(Dataset records)
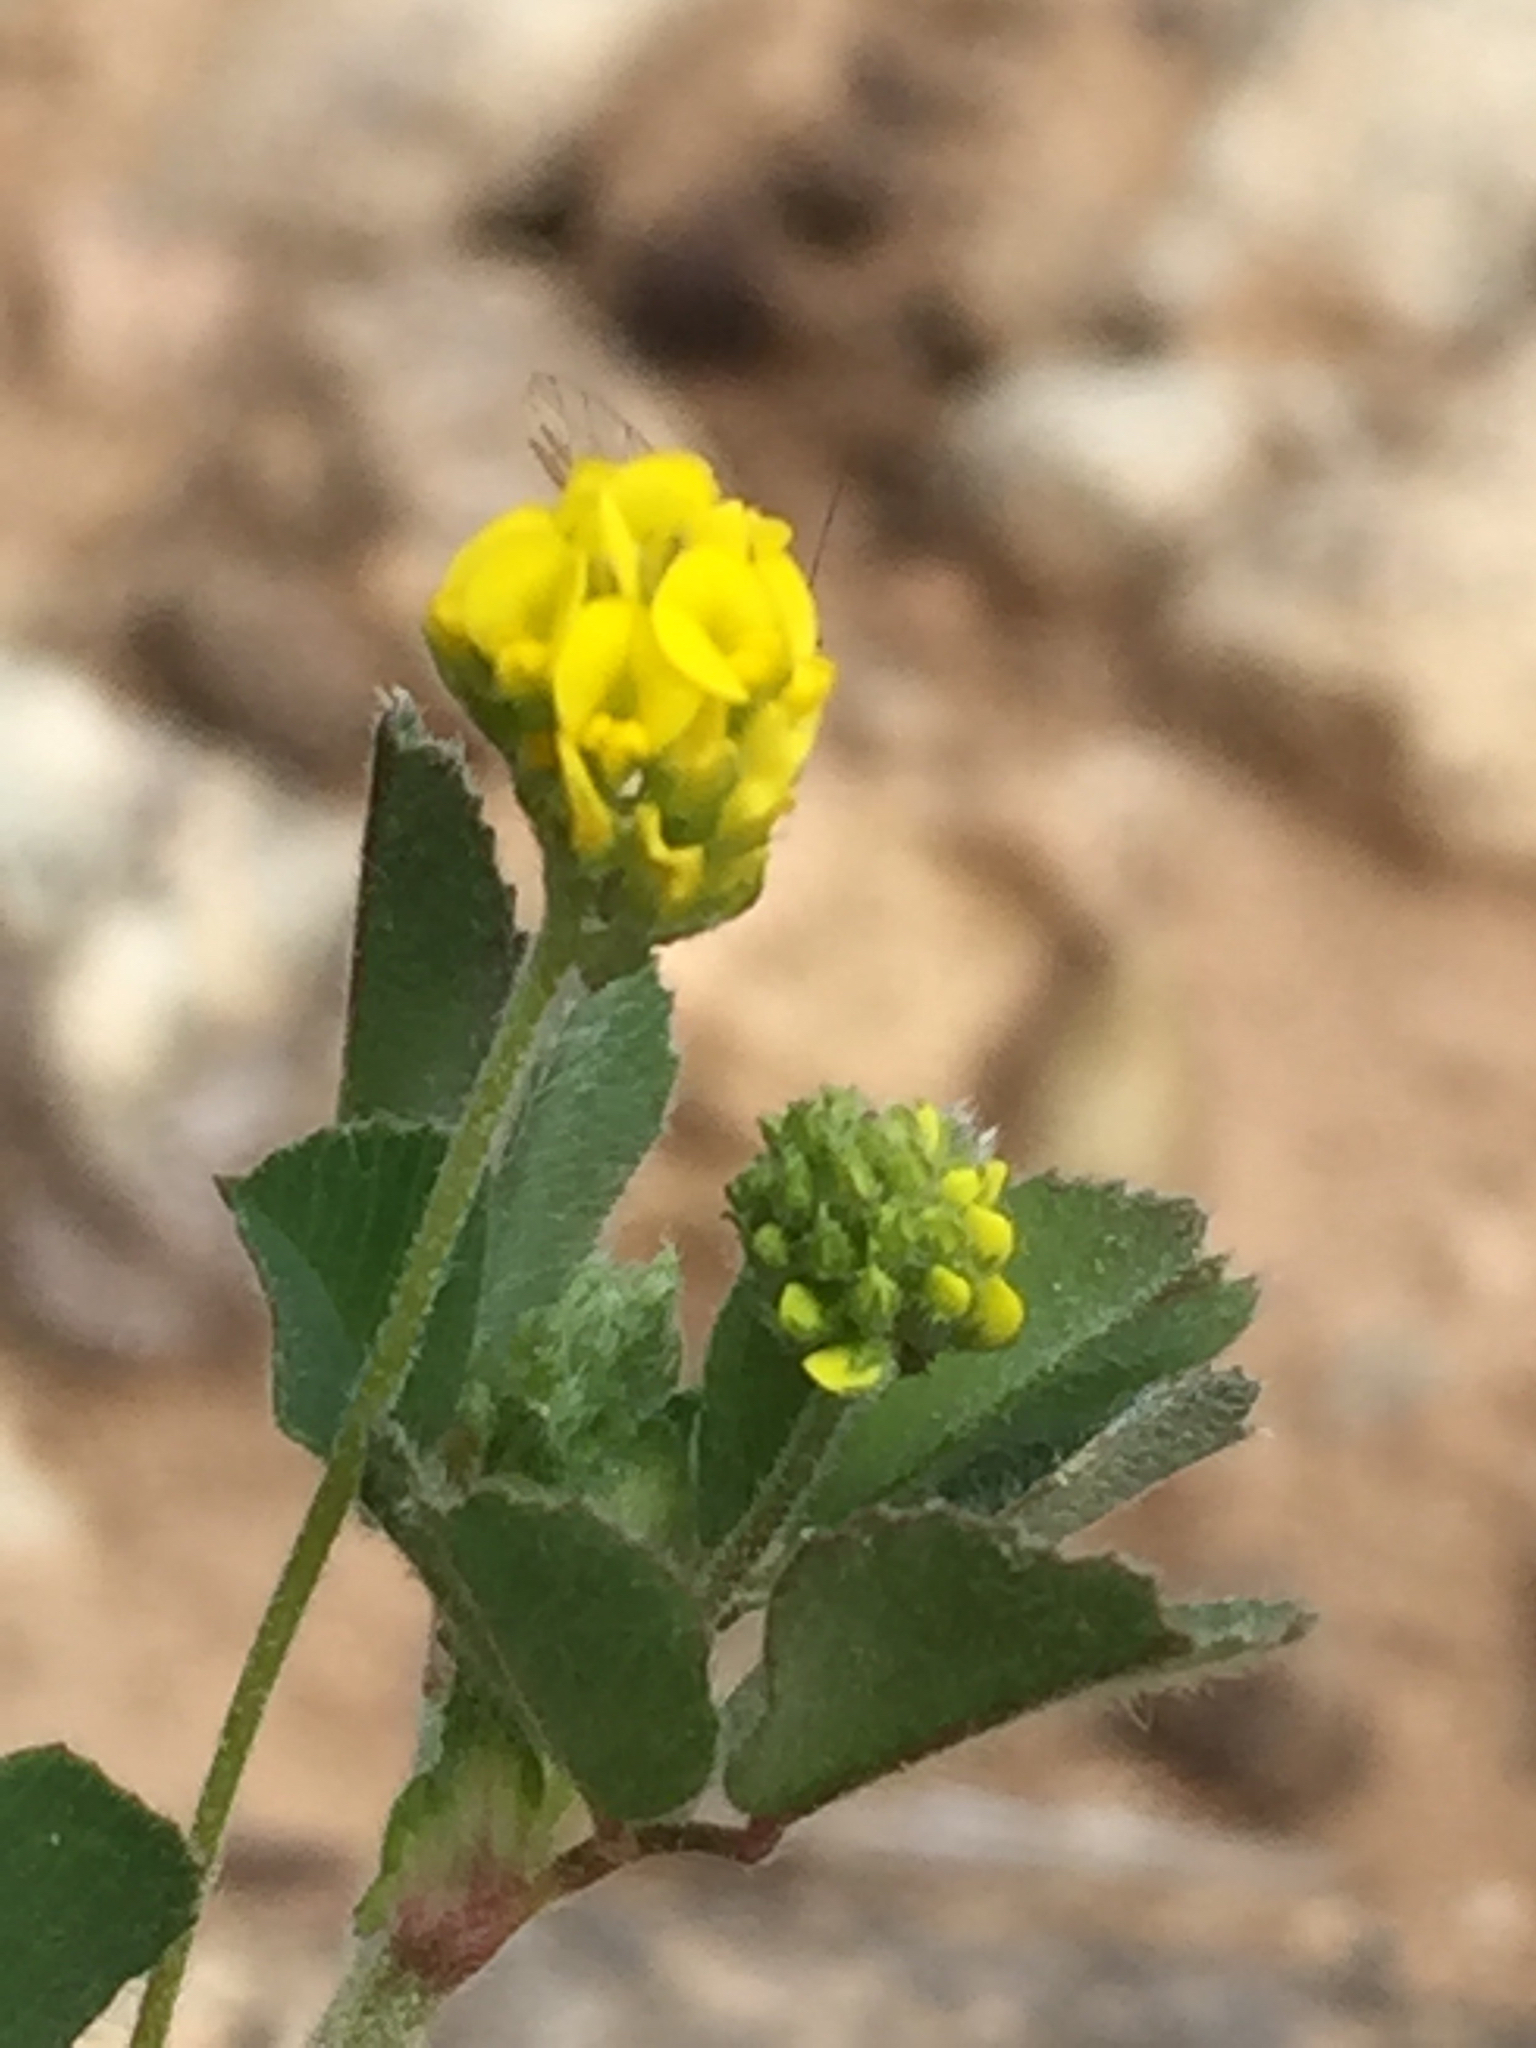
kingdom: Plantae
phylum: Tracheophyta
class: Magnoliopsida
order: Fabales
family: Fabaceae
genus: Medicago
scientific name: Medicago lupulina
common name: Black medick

WHAT YOU SHOULD DO: Turn the data above into a Markdown table with two columns, Row and Line, giving each non-blank line its own numbered row. Leave the pictures out.

TASK RESULT:
| Row | Line |
|---|---|
| 1 | kingdom: Plantae |
| 2 | phylum: Tracheophyta |
| 3 | class: Magnoliopsida |
| 4 | order: Fabales |
| 5 | family: Fabaceae |
| 6 | genus: Medicago |
| 7 | scientific name: Medicago lupulina |
| 8 | common name: Black medick |